To this, Wilma contends: “You don’t go to Windsor Park and nip out at half time to shop on the Lisburn Road. There is a bigger picture in the future benefits The Open will bring to this area in terms of tourism and more people wanting to play the course.
“We have fully engaged with the townspeople and the feeling is they have fully bought into The Open and what it will mean going forward. There is also huge excitement among our own members at the part the club is playing in staging something as big as this for Northern Ireland.”
Translink, the PSNI and local hoteliers, for whom the event will be a bonanza, are now meeting regularly to ensure all runs smoothly for the biggest visitor influx the north coast will have ever seen.
At the golf club, even with the event two summers away, Wilma is busy planning; hosting fact finding tours, drawing up itineraries (on which the Bushmills Distillery features prominently) and preparing for the descent of the construction teams who will erect a 20,000 seater grandstand, hospitality village, media centre, lay miles of fibre optic cable and even a crèche for the young families of the competing golfers.
On the day we met in the excellent club restaurant, Wilma was hosting the English and French golf media teams, competing in their annual Writer Cup tournament, and the place was a hive of activity.
On her watch, Royal Portrush membership has grown to 1,400 and annual full paying visitor numbers to 17,000.
The wonder is she ever finds time to spend at home in Dervock with husband Ross Heggarty, himself well known in the hospitality industry as a brand manager for Tennent’s NI.
She has promised, however, to row back once The Open has been successfully delivered.
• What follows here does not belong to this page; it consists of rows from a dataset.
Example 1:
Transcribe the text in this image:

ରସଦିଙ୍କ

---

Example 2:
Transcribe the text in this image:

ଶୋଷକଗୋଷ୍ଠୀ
Retirement is not on her radar, though, as Wilma sees a gradual handover to a successor in much the same way as her good friend Mervyn Whyte, the North West 200 supremo, who coincidently will also bow out after the race’s 90th anniversary in 2019, having overseen a succession into his job.
“We will go out together in a blaze of glory,” Wilma laughs. “But seriously, I won’t relax until the winning putt drops on Sunday, July 21, 2019 and I hope it is one of ours we are cheering.”